= ACTIVITY =
Carry on the blog post about saving money to get back into art shows, picking up after its final sentence.

= DOCUMENT PASSAGE =
━━━
Went grocery shopping after work last night. The first time in about six weeks. In that time, I have lost tons of money carelessly eating out or ordering pizzas. Tons of money. I need to start saving money. If I’m going to start doing shows again I’ll need that money for getting prints, books, and mugs to sell. On top of all that, framing everything will be necessary; frames, mats, glass, hangers. Oh, not to mention submission fees, booth rentals, and insuring the art. I’ve forgotten how expensive all this stuff can be. Still, gonna make more money this way than if I stay where I’m at in my Penny-Annie job. Any money made will be reinvested in getting more stuff and better shows. The circle of life. Or business life.
You can tell through my thinking aloud that I’m getting serious about this. As evidence I submit to you the fact that I was up well past bedtime last night trying to fix up a submission for for a tiny art show. Never mind the submission deadline closed on the 15th or that I’m a mere four days late in asking. I doubt much will happen, but there’s some hope there. Even if I don’t get it there’s showing opportunities in their gallery this fall. All that and I haven’t begun to scour opportunities earnestly. It will take me some time to get that engine going. Just like my website, blog, and art; there’s some rust to bang off, some parts to oil. Just takes time and dedication.
━━━
(Items from a dataset)
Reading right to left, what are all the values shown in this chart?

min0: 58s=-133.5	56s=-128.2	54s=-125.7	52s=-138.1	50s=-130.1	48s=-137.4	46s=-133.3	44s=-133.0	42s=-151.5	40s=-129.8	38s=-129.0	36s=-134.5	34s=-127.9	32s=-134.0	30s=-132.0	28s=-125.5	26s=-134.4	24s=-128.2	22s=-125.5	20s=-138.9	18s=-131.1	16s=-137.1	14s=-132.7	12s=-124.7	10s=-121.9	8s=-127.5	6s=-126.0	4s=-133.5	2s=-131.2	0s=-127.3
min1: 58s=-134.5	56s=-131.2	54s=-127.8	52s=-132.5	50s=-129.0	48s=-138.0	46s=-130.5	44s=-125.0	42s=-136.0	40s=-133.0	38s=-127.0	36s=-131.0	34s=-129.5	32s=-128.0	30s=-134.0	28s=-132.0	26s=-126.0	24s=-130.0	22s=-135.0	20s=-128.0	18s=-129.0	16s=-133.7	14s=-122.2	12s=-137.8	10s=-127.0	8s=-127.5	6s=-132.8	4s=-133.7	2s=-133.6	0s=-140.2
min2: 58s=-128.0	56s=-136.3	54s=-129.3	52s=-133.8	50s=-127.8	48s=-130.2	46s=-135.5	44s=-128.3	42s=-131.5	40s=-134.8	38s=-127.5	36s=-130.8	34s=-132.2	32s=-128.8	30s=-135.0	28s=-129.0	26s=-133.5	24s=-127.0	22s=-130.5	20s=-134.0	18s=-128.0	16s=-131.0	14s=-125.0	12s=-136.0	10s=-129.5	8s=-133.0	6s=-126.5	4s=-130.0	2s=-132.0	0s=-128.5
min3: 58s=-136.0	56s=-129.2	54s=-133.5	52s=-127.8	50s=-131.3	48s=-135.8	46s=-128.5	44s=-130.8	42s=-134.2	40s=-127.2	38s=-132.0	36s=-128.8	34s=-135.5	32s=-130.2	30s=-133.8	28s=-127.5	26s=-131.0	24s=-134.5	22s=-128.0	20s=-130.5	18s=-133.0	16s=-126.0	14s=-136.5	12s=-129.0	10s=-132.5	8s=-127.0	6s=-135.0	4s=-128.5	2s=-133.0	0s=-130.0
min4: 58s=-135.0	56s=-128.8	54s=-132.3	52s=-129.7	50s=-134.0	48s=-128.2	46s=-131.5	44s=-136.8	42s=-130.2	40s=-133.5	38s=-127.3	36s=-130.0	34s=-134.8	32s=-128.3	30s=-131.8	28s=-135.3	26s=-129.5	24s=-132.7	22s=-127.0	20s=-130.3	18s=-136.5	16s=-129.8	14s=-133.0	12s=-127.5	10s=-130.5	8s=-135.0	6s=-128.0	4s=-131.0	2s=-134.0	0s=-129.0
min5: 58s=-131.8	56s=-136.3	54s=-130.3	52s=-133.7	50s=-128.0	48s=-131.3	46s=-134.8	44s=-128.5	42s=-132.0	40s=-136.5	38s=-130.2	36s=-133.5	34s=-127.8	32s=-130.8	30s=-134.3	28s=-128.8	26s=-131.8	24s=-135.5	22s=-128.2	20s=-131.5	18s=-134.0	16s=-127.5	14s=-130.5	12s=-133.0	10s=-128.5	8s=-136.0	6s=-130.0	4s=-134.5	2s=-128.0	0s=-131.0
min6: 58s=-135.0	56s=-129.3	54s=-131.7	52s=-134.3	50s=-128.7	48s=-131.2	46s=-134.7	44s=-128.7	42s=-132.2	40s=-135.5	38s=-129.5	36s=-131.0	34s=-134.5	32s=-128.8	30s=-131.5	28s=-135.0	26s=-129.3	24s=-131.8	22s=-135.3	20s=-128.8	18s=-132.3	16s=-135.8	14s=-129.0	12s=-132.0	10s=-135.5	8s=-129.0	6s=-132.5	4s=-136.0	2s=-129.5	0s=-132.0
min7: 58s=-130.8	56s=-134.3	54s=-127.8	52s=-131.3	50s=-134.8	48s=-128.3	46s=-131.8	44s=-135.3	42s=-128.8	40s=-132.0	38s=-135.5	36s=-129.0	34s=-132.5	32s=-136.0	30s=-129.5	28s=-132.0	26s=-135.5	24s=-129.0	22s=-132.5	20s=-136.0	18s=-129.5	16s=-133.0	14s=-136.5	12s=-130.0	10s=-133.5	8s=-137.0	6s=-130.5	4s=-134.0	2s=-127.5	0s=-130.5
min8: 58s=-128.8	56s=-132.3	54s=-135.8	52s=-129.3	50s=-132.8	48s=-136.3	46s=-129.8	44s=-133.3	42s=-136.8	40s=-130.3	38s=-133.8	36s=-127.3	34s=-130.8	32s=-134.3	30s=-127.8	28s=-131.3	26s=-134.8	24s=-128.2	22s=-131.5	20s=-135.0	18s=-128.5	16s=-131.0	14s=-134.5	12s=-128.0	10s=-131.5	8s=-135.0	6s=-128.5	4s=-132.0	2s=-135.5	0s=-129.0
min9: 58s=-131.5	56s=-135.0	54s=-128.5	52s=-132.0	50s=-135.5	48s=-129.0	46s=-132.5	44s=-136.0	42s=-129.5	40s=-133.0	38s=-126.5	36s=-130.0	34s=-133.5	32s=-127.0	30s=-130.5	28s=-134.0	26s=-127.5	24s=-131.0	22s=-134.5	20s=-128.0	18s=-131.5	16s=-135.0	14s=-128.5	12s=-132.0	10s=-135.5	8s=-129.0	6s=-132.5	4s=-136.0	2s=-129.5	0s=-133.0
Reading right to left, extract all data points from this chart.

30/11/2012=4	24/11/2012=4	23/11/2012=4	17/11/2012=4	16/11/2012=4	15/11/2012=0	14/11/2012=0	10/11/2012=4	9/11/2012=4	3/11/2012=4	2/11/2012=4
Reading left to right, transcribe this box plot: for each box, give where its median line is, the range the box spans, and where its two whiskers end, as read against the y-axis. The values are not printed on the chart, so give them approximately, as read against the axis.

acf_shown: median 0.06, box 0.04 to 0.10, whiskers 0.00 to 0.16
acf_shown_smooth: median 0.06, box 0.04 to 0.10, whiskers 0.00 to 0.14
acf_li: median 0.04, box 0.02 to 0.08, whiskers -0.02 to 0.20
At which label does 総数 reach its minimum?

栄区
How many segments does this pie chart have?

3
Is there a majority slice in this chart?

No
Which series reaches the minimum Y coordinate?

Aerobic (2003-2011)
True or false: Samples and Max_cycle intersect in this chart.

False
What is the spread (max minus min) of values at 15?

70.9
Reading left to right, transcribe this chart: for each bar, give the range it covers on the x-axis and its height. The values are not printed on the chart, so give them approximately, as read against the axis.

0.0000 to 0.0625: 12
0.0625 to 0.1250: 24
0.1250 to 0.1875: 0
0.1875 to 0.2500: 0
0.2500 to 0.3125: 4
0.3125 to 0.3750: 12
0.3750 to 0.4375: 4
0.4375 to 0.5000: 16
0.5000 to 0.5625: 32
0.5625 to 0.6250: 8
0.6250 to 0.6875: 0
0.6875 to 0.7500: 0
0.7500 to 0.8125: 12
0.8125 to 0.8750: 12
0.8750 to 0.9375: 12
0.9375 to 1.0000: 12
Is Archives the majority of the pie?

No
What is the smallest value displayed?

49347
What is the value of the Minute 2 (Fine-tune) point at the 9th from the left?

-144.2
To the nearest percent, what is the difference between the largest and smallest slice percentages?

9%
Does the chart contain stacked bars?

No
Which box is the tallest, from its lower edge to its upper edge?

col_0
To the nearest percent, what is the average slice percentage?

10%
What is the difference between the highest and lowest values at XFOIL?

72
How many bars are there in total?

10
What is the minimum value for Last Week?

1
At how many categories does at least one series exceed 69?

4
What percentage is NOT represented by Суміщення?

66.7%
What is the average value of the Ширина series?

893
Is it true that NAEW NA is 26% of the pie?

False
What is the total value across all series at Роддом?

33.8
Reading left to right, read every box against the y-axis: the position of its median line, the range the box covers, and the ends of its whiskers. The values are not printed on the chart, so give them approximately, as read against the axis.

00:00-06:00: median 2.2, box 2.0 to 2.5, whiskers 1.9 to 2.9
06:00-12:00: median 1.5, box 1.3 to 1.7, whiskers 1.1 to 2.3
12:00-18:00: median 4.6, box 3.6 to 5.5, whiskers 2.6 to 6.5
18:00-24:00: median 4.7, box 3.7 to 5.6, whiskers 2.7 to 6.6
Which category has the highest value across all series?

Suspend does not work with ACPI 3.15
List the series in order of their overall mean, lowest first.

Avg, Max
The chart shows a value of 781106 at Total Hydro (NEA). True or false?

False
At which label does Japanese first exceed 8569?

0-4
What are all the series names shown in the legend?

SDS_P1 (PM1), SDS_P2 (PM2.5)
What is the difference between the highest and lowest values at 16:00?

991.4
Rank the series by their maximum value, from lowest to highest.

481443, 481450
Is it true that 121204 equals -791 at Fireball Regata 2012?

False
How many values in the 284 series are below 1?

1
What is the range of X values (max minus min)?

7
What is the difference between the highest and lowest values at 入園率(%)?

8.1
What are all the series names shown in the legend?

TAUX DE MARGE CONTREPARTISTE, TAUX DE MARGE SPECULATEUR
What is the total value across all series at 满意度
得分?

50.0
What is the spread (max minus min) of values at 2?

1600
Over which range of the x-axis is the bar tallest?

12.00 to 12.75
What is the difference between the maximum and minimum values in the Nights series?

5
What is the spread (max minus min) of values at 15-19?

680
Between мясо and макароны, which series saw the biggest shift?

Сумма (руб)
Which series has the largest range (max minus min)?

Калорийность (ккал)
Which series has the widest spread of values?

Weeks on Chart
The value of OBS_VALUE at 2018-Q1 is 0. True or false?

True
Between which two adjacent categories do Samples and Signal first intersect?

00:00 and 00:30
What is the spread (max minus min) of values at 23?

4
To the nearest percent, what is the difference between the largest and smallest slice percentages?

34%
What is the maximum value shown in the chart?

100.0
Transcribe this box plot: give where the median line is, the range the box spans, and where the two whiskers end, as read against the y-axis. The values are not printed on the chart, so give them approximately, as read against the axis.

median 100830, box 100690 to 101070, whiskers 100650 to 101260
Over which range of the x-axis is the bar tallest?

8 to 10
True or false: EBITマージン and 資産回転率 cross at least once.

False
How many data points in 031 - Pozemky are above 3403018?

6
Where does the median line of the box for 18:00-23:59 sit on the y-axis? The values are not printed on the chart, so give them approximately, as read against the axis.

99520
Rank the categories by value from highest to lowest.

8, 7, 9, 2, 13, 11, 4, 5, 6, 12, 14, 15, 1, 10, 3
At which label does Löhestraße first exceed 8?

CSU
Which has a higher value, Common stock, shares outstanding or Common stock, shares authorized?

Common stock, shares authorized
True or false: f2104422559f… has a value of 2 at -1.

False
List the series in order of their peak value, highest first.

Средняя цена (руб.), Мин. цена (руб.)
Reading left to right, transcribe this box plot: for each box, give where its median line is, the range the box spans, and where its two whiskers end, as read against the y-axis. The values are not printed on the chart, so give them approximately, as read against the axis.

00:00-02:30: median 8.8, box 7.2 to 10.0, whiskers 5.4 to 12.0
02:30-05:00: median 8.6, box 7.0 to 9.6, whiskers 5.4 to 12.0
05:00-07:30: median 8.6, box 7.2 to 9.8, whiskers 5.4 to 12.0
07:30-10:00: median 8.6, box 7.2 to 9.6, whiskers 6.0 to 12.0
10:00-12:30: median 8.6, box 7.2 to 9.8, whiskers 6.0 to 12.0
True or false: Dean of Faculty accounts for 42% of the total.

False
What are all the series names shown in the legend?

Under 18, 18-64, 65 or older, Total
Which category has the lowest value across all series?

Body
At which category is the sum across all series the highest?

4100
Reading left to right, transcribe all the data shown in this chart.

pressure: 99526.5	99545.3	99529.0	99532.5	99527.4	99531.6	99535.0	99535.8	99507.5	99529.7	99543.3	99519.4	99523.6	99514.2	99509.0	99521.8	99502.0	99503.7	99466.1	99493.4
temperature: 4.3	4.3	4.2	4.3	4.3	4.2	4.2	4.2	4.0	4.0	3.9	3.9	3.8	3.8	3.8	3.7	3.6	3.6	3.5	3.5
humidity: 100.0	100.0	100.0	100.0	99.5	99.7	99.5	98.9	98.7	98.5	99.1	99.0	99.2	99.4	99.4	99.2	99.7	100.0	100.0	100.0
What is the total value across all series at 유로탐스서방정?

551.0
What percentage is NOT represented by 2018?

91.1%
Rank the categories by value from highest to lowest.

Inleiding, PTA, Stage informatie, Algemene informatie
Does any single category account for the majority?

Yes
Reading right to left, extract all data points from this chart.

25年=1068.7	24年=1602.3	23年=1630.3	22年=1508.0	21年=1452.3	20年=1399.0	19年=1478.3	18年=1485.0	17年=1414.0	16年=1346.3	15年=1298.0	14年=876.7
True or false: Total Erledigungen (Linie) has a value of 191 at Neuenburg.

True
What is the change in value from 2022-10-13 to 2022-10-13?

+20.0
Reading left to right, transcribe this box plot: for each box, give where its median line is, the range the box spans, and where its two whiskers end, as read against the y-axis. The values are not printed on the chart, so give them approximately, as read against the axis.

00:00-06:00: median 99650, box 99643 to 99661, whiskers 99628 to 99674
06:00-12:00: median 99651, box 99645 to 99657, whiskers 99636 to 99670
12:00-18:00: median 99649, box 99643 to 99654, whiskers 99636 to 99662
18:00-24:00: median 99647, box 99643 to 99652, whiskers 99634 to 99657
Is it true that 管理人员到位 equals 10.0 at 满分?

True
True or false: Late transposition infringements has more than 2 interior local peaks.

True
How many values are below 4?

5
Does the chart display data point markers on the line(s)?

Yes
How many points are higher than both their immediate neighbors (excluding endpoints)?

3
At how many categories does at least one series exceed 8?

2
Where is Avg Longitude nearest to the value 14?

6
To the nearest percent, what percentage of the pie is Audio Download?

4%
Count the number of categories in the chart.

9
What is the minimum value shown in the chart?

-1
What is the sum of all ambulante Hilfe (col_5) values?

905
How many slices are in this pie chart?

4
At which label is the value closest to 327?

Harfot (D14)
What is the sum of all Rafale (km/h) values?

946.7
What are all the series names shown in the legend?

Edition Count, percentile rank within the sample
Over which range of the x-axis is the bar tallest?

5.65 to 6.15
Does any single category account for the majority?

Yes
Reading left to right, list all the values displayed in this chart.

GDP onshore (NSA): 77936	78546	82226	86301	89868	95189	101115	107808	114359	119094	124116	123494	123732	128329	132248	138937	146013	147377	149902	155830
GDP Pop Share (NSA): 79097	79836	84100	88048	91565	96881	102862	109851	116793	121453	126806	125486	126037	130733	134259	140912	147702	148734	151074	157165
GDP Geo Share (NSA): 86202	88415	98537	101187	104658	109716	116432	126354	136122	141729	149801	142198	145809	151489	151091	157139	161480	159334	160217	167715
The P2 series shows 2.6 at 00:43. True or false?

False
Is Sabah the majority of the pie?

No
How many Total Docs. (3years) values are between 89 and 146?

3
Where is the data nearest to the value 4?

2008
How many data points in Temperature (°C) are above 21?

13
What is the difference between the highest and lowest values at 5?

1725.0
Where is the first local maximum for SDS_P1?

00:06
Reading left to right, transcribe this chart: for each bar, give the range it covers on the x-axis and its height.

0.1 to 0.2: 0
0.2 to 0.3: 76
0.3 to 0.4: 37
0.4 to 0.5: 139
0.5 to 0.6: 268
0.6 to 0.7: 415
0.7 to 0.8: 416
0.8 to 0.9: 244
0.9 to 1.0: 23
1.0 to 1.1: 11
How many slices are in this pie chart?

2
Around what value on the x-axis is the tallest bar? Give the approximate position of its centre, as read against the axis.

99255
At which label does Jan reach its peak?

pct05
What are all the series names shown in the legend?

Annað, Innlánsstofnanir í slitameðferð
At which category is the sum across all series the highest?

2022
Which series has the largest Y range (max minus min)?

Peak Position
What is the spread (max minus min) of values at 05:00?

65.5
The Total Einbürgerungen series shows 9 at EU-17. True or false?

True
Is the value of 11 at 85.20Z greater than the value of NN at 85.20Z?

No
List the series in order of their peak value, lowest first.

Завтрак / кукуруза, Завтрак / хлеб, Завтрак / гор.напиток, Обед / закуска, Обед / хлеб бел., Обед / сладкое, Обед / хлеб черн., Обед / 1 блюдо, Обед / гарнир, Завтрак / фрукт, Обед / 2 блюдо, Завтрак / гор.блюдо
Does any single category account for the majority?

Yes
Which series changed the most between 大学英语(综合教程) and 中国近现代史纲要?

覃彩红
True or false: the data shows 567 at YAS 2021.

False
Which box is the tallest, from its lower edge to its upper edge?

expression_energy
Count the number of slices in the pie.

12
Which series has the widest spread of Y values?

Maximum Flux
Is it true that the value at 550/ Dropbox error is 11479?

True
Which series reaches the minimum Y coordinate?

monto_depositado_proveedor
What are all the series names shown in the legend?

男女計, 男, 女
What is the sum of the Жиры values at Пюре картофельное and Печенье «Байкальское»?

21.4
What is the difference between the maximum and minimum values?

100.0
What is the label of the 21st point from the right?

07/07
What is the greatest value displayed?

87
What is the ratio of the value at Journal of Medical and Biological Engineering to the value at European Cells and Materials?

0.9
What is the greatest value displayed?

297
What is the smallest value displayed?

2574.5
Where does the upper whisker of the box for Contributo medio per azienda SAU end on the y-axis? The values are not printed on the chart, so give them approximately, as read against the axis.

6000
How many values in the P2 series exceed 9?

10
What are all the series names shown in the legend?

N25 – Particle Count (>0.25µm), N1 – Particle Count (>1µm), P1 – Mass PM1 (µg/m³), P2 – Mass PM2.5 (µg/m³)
━━━
= RESULT OF THIS EXERCISE =
I hate to say I’m getting excited, but I am. I have to stay myself lest I get ahead of things. I haven’t done any of this in a long long time. Since 2009. I am surprised how much of the particulars I remember. The last thing I recall about all this business before my time off was how sad I was. Right now, I suspect it had to do with more with life than the business aspect of art. A heartbreak, a job I loathed, and . . . Long story short, I was sad and needed time to collect myself. So time’s passed and here I am collected.